What you should do
Reproduce the listing below verbatim, from its first line through the line that contains "кілька хвилин. Пончо", including both of those lines. Output only those lines.

Dataset content
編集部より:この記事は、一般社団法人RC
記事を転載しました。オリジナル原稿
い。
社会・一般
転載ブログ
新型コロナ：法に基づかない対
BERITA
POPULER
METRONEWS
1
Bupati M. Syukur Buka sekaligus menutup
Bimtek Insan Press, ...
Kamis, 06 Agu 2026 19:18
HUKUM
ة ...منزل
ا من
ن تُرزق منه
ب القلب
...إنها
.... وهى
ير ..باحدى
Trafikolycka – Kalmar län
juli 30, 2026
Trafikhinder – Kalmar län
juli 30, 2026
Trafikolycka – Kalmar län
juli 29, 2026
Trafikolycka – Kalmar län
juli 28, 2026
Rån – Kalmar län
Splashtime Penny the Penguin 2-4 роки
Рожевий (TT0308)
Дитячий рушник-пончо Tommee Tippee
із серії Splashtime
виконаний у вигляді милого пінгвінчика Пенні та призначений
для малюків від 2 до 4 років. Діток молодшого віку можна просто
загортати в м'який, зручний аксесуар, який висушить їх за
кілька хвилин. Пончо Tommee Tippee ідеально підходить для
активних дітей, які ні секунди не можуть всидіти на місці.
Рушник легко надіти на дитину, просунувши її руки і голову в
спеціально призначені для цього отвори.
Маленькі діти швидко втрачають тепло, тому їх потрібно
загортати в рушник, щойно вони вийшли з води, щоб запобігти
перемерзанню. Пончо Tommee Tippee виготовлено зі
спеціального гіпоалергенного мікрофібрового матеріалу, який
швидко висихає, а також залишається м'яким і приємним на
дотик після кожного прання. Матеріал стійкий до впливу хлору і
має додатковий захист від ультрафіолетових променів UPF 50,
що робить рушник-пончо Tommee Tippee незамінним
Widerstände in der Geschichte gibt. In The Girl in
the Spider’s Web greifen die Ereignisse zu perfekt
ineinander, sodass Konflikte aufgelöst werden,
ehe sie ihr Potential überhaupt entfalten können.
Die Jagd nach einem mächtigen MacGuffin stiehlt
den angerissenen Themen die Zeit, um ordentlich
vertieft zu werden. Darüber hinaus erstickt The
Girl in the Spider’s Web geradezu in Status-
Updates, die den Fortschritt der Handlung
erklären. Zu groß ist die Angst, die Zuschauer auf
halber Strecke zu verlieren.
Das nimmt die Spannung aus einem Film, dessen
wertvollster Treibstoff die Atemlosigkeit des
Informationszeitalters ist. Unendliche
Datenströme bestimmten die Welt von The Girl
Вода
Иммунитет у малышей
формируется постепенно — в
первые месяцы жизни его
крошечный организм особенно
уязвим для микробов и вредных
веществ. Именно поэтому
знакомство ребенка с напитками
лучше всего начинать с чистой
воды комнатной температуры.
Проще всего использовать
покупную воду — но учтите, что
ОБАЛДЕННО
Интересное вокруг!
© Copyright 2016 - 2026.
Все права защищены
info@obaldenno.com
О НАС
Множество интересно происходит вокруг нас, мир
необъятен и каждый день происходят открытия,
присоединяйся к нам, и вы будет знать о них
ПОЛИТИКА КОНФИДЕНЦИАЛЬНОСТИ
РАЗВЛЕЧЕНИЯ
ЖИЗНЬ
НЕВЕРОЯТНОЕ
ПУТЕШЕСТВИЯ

Response to this task
編集部より:この記事は、一般社団法人RC
記事を転載しました。オリジナル原稿
い。
社会・一般
転載ブログ
新型コロナ：法に基づかない対
BERITA
POPULER
METRONEWS
1
Bupati M. Syukur Buka sekaligus menutup
Bimtek Insan Press, ...
Kamis, 06 Agu 2026 19:18
HUKUM
ة ...منزل
ا من
ن تُرزق منه
ب القلب
...إنها
.... وهى
ير ..باحدى
Trafikolycka – Kalmar län
juli 30, 2026
Trafikhinder – Kalmar län
juli 30, 2026
Trafikolycka – Kalmar län
juli 29, 2026
Trafikolycka – Kalmar län
juli 28, 2026
Rån – Kalmar län
Splashtime Penny the Penguin 2-4 роки
Рожевий (TT0308)
Дитячий рушник-пончо Tommee Tippee
із серії Splashtime
виконаний у вигляді милого пінгвінчика Пенні та призначений
для малюків від 2 до 4 років. Діток молодшого віку можна просто
загортати в м'який, зручний аксесуар, який висушить їх за
кілька хвилин. Пончо Tommee Tippee ідеально підходить для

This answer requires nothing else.